# Metin bölümü:
====

Murat Erşahin Sinemadan Çıkmış İnsan

19 MAYIS 2017

18 Mayıs 2017 Perşembe 22:16
Murat Erşahin Sinemadan Çıkmış İnsan

Dördü yerli, on yeni filmin yer aldığı yeni vizyon haftası, hemen her türü barındırıyor bünyesinde. İçinizde yaşayan sinemadan çıkmış insanın elini sakın ha bırakmayın! Herkese iyi seyirler.


OSMANLI SUBAYI

-Geriye kalan şey yapaylık-

Türkiye-ABD ortak yapımı, savaş zamanında yaşanan duygusal bir öyküyü oturtuyor odağına. Osmanlı subayı ile Amerikalı hemşirenin aşkı, filmin geneli gibi, oldukça yapay duruyor! ‘Sleeping with the Enemy / Yatağımdaki Düşman’, ‘The Good Son’, ‘Money Train / Para Treni’, ‘The Forgotten / Gizemli Parçalar’ gibi popüler Hollywood yapımlarından tanıdığımız tecrübeli yönetmen Joseph Ruben’in yönettiği filmin senaryosu ise, Jeff Stockwell imzalı.

====

# Çıkarılan bilgiler:

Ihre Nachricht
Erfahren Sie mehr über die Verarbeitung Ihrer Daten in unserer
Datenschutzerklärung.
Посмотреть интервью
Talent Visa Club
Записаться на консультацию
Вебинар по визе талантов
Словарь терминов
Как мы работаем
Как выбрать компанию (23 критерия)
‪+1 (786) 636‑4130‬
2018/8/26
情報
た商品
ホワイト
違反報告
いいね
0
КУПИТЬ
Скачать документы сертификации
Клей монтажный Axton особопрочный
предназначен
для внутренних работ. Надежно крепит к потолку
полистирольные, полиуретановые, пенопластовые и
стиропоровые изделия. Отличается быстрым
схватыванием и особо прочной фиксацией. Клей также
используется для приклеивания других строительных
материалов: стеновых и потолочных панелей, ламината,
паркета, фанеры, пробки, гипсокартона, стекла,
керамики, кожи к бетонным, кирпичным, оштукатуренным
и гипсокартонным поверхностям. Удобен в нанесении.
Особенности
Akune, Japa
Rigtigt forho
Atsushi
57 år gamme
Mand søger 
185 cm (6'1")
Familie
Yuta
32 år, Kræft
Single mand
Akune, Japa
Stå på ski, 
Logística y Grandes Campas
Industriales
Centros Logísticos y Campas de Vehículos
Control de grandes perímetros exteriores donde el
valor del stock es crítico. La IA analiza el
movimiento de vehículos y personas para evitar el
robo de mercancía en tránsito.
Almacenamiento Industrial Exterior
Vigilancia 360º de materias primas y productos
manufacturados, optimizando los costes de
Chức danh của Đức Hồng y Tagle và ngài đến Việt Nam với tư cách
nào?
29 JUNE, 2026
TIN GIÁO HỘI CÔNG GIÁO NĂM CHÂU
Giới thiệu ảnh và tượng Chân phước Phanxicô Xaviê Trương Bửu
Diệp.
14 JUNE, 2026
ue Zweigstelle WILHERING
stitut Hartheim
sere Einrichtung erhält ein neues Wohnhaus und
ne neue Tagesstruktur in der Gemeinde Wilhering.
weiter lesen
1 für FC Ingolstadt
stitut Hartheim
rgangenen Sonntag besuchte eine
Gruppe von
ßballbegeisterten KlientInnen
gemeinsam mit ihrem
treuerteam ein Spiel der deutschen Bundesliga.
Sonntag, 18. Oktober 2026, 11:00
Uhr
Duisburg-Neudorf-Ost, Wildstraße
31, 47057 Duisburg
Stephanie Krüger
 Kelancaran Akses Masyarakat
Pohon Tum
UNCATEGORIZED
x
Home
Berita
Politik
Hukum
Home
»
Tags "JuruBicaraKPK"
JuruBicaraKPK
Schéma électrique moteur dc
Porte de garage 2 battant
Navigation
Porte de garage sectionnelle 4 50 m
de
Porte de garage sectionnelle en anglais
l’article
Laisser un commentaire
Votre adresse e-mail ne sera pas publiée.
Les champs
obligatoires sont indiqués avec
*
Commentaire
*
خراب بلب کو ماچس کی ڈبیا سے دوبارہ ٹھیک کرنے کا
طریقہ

====

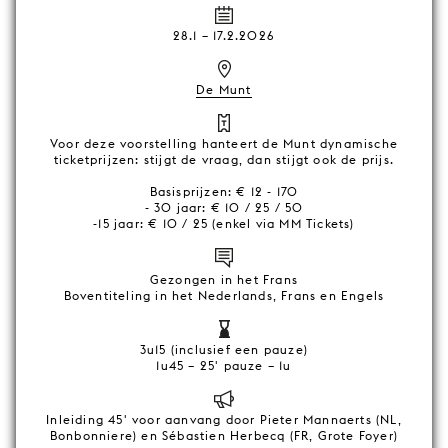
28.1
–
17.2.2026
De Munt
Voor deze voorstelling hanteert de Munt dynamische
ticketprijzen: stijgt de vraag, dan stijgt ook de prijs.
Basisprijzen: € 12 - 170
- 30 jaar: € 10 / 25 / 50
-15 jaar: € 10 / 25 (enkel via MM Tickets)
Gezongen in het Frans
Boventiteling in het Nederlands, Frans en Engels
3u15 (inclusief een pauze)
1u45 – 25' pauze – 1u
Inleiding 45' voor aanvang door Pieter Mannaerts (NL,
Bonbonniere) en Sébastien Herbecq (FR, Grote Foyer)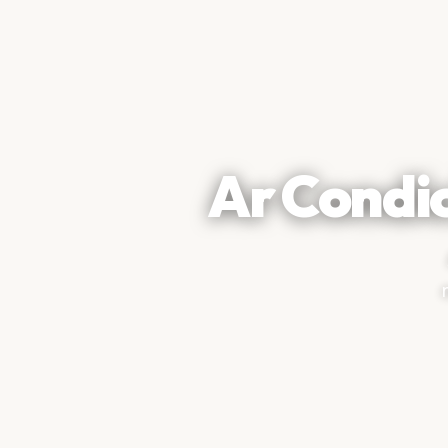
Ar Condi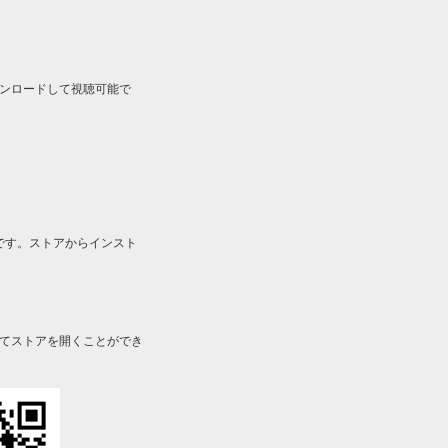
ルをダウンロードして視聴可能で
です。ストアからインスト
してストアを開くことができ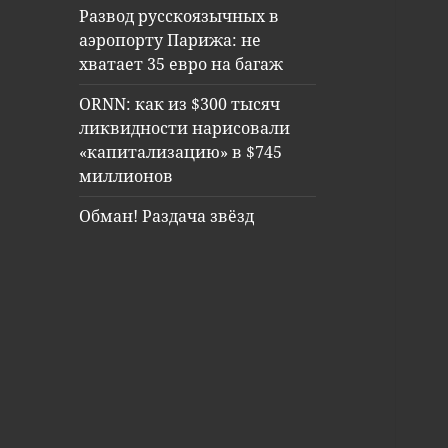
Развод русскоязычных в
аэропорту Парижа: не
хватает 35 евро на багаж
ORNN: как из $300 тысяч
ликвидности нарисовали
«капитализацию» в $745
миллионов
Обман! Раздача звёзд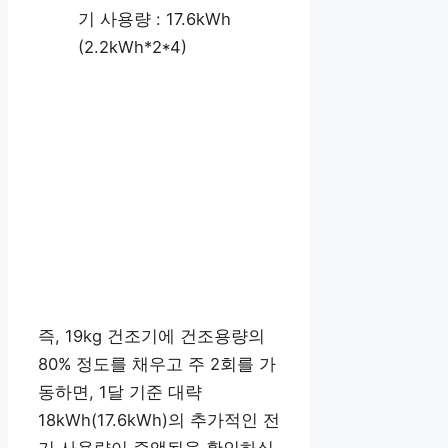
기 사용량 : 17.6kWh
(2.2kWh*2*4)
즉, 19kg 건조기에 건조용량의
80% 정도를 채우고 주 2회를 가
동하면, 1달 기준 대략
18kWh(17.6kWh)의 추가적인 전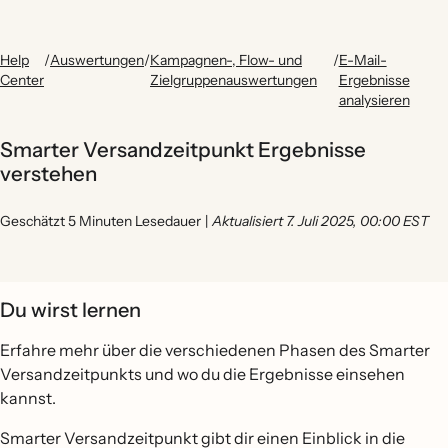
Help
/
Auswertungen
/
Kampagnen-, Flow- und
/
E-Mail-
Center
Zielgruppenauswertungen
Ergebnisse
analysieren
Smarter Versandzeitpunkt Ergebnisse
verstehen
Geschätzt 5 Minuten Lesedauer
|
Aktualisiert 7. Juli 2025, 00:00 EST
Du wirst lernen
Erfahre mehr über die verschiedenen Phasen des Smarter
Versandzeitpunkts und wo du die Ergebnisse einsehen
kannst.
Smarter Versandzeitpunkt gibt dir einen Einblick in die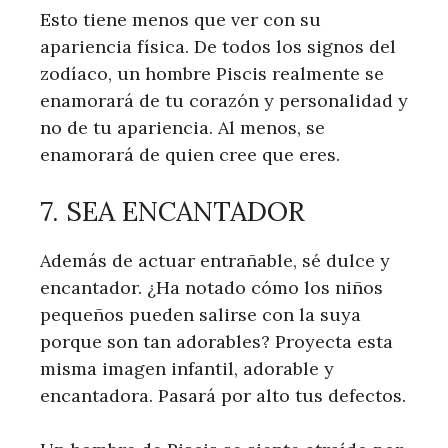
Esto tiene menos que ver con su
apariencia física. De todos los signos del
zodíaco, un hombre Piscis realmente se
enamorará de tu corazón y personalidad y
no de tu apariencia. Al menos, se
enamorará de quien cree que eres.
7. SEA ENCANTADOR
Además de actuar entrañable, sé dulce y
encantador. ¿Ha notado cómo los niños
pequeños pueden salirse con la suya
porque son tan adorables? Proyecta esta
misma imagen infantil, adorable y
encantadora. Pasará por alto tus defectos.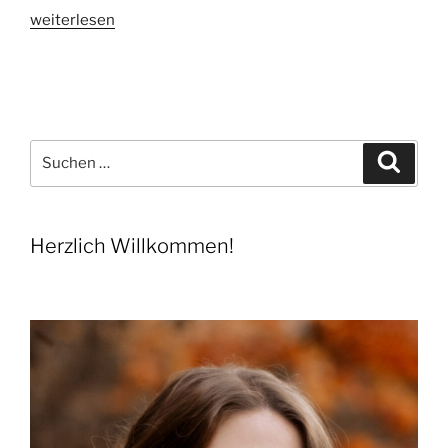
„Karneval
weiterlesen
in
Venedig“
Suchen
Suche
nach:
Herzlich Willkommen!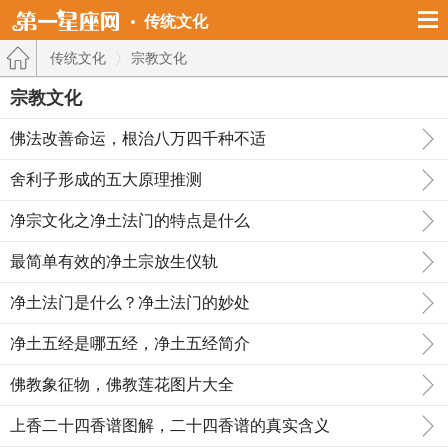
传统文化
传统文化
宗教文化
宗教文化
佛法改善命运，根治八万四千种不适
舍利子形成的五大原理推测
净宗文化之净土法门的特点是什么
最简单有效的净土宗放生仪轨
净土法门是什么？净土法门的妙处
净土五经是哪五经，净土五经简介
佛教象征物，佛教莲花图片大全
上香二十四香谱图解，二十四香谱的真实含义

====

# Anladığınızı kontrol edin:
1. Vizyon yazısında "OSMANLI SUBAYI" sözleriyle başlayıp "Jeff Stockwell imzalı." sözleriyle biten bölümü, iki uç da dahil olmak üzere, yeniden yazın. Bu bölümde "Joseph Ruben" adını "Ruben" olarak değiştirin.
2. Vizyon yazısına göre Osmanlı Subayı hangi ülkelerin ortak yapımıdır?
3. Vizyon yazısını kaldığı yerden devam ettirin.

# Cevaplar:
1.
OSMANLI SUBAYI

-Geriye kalan şey yapaylık-

Türkiye-ABD ortak yapımı, savaş zamanında yaşanan duygusal bir öyküyü oturtuyor odağına. Osmanlı subayı ile Amerikalı hemşirenin aşkı, filmin geneli gibi, oldukça yapay duruyor! ‘Sleeping with the Enemy / Yatağımdaki Düşman’, ‘The Good Son’, ‘Money Train / Para Treni’, ‘The Forgotten / Gizemli Parçalar’ gibi popüler Hollywood yapımlarından tanıdığımız tecrübeli yönetmen Ruben’in yönettiği filmin senaryosu ise, Jeff Stockwell imzalı.

2. Türkiye ve ABD'nin ortak yapımıdır.

3.
Görevine bağlı, kahraman Osmanlı subayı İsmail ile ülkesinden kalkıp, hiç bilmediği uzak topraklara, savaş zamanı Türkiye’nin doğusuna, Van’a gelen idealist Amerikalı hemşire Lillie’nin aşk öyküsü fonunda, dönemin ve coğrafyanın çalkantılı günleri ile aynı kadına aşık bir üçüncü şahıs yer alıyor. Osmanlı subayı İsmail’i Hollandalı aktör Michiel Huisman canlandırırken, Birinci Dünya Savaşı’nın zorlu ve kanlı günlerinde, iki erkeğin aşkı arasında kalan Amerikalı hemşireye ise İzlandalı aktris Hera Hilmar hayat veriyor. Lillie’ye aşık Amerikalı doktor Jude rolünde, Josh Hartnett’i izliyoruz. Kadronun sürprizi ise dev aktör Ben Kingsley. Aysan Sümercan, Selçuk Yöntem ve Haluk Bilginer, ortak yapımın, Türkiye kontenjanını oluşturuyorlar.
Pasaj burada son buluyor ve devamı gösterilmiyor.